# Am I getting my deductible back?



## Clifford Chong (May 3, 2015)

Got into an accident while Ubering about 3 weeks ago. Got rear-ended. Other party was at fault.

Contacted her's insurance. They were having "limits issue" so they told me to use James River.

I used James River and took it to a body shop of my choice. I paid $1000 deductible. James River paid the supplement prices.

Car was fixed. The other party's insurance had reached a settlement and reimbursed me for only the stuff that wasn't the deductible (lost wages, value loss, etc) and James River for the full price of the repair.

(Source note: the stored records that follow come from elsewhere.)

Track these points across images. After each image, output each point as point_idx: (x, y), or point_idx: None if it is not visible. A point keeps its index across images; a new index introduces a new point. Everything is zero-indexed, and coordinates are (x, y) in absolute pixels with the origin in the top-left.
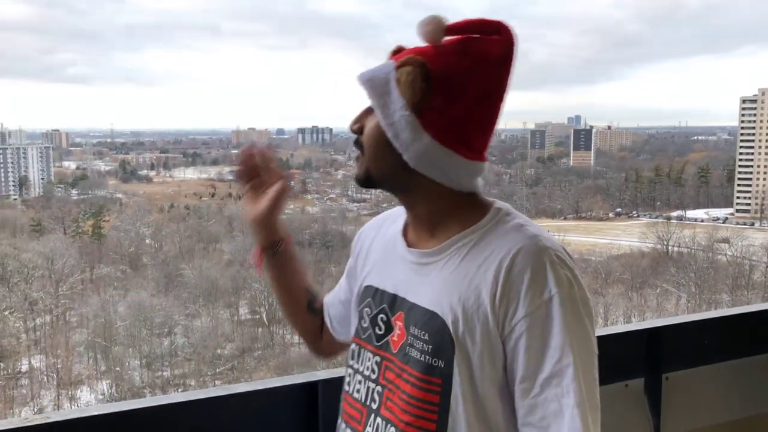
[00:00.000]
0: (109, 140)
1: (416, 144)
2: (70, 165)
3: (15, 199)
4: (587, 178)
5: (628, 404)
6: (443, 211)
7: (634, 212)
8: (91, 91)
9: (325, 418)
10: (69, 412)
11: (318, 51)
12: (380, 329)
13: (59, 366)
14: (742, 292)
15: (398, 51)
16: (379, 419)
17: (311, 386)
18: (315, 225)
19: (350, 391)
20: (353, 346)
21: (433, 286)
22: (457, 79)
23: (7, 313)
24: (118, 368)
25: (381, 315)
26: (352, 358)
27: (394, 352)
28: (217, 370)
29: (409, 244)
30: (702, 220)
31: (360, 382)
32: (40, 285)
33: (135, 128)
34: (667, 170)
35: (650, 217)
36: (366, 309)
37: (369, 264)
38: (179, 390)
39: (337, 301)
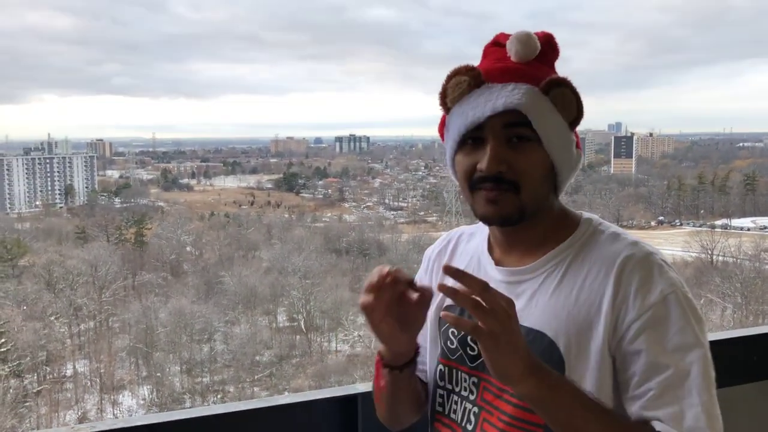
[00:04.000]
0: (151, 150)
1: (575, 165)
2: (114, 174)
3: (61, 207)
4: (628, 185)
5: None
6: (547, 227)
7: (677, 221)
8: (134, 101)
9: (365, 431)
10: (114, 421)
11: (356, 60)
12: (472, 350)
13: (102, 371)
14: None
15: (470, 69)
16: None
17: (351, 399)
18: (352, 233)
19: (445, 412)
20: (441, 367)
21: (534, 304)
22: None
23: (53, 318)
24: (158, 374)
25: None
26: (442, 380)
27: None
28: (256, 377)
29: (496, 262)
30: (748, 229)
31: (456, 403)
32: (84, 291)
33: (176, 138)
34: (711, 177)
35: (694, 226)
36: (452, 330)
37: (447, 282)
38: (218, 396)
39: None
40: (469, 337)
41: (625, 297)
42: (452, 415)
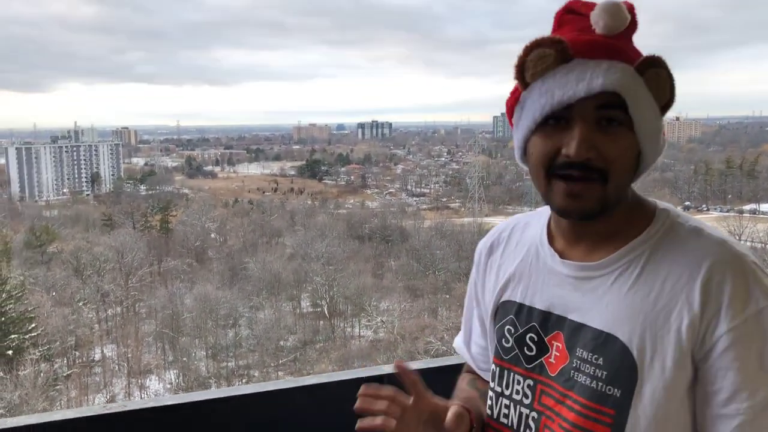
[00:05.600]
0: (175, 137)
1: (660, 153)
2: (139, 161)
3: (87, 195)
4: (654, 170)
5: None
6: (621, 218)
7: (704, 206)
8: (159, 89)
9: None
10: (145, 401)
11: (379, 45)
12: (530, 350)
13: (129, 355)
14: None
15: (556, 42)
16: None
17: (377, 380)
18: (374, 219)
19: (495, 416)
20: (493, 367)
21: (606, 304)
22: None
23: (81, 304)
24: (185, 358)
25: (530, 334)
26: (493, 380)
27: (553, 375)
28: (280, 362)
29: (560, 254)
30: None
31: (507, 407)
32: (111, 277)
33: (200, 125)
34: (739, 162)
35: (721, 211)
36: (508, 327)
37: (503, 276)
38: (243, 380)
39: (476, 339)
40: (528, 335)
41: (717, 307)
42: (503, 420)
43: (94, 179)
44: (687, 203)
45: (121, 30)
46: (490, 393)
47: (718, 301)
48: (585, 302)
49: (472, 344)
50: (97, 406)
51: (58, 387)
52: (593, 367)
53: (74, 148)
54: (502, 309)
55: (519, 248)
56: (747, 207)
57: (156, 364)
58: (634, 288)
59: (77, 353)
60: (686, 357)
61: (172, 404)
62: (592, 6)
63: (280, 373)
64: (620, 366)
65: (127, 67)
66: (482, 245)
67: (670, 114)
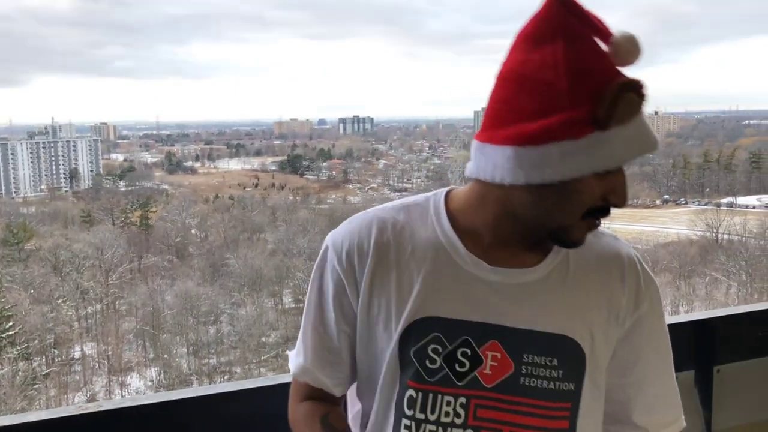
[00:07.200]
0: (155, 132)
1: None
2: (118, 157)
3: (66, 191)
4: (633, 164)
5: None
6: None
7: (682, 199)
8: (137, 84)
9: None
10: (121, 400)
11: (360, 39)
12: (462, 366)
13: (110, 353)
14: None
15: (642, 88)
16: None
17: None
18: None
19: None
20: (411, 392)
21: (549, 307)
22: None
23: (60, 301)
24: (166, 356)
25: (462, 349)
26: (412, 408)
27: (490, 386)
28: (262, 358)
29: (489, 262)
30: (754, 207)
31: None
32: (91, 274)
33: (180, 120)
34: (716, 156)
35: (699, 204)
36: (433, 346)
37: (409, 291)
38: (225, 377)
39: (336, 358)
40: (459, 351)
41: (634, 294)
42: None
43: (73, 175)
44: (666, 197)
45: (98, 24)
46: (407, 422)
47: (639, 290)
48: (526, 308)
49: (329, 365)
50: (72, 406)
51: (36, 386)
52: (548, 369)
53: (51, 144)
54: (419, 327)
55: (417, 255)
56: (724, 200)
57: (137, 362)
58: (570, 286)
59: (56, 351)
60: (615, 339)
61: (149, 403)
62: (595, 19)
63: (262, 369)
64: (573, 362)
65: (106, 61)
66: (349, 247)
67: (649, 108)
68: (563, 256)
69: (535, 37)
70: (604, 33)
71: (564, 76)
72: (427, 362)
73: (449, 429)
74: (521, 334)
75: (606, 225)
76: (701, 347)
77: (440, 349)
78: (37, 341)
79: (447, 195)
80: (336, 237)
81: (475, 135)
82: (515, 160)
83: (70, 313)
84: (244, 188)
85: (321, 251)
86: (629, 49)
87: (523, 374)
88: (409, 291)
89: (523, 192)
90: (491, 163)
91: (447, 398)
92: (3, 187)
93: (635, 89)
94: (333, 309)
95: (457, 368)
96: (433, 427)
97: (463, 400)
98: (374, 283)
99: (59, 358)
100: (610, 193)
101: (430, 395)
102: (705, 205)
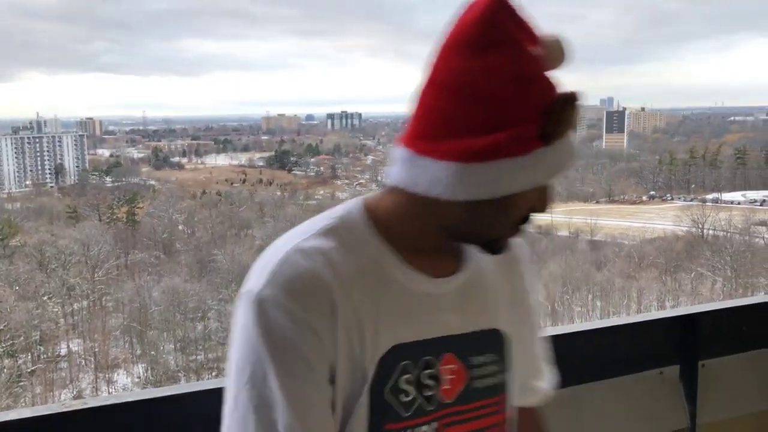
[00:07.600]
0: (141, 128)
1: None
2: (104, 153)
3: (51, 187)
4: (620, 160)
5: (663, 392)
6: None
7: (668, 195)
8: (124, 79)
9: None
10: (106, 398)
11: (348, 35)
12: (430, 389)
13: (96, 350)
14: None
15: (577, 96)
16: None
17: None
18: None
19: None
20: None
21: (476, 304)
22: None
23: (46, 298)
24: (153, 352)
25: (427, 371)
26: None
27: (450, 401)
28: None
29: (433, 274)
30: (738, 203)
31: None
32: (77, 271)
33: (167, 116)
34: (702, 152)
35: (685, 200)
36: (405, 377)
37: (373, 328)
38: (213, 374)
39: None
40: (423, 372)
41: (529, 274)
42: None
43: (58, 171)
44: (652, 193)
45: (84, 19)
46: None
47: (530, 270)
48: (464, 312)
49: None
50: (57, 404)
51: (22, 383)
52: (492, 366)
53: (37, 140)
54: (387, 361)
55: (359, 283)
56: (709, 196)
57: (124, 359)
58: (486, 279)
59: (42, 348)
60: (516, 321)
61: (135, 400)
62: (527, 23)
63: None
64: (506, 350)
65: (92, 56)
66: (311, 304)
67: (636, 105)
68: (472, 251)
69: (477, 43)
70: (534, 38)
71: (511, 89)
72: (402, 396)
73: None
74: (466, 339)
75: (593, 221)
76: (686, 342)
77: (411, 378)
78: (22, 338)
79: (365, 207)
80: (274, 286)
81: (402, 139)
82: (458, 176)
83: (56, 309)
84: (232, 184)
85: (251, 319)
86: (558, 54)
87: (474, 378)
88: (363, 325)
89: (459, 206)
90: (428, 176)
91: (423, 429)
92: None
93: (574, 101)
94: (315, 377)
95: (426, 392)
96: None
97: (435, 425)
98: (342, 334)
99: (45, 355)
100: (539, 201)
101: (407, 430)
102: (691, 201)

Now after James River receives the reimbursement, will I get my deductible back? I tried calling my James River adjuster but she wouldn't answer the phone so I'm getting worried if this is part of their scheme to try and make money off of my misery.


----------



## TheWanderer (Sep 6, 2016)

Clifford Chong said:


> Got into an accident while Ubering about 3 weeks ago. Got rear-ended. Other party was at fault.
> 
> Contacted her's insurance. They were having "limits issue" so they told me to use James River.
> 
> ...


When this happened to me I still got my deductible back.


----------



## Clifford Chong (May 3, 2015)

TheWanderer said:


> When this happened to me I still got my deductible back.


Wow what a relief. I hope you're right.

Edit: I did get it back. Woohoo.


----------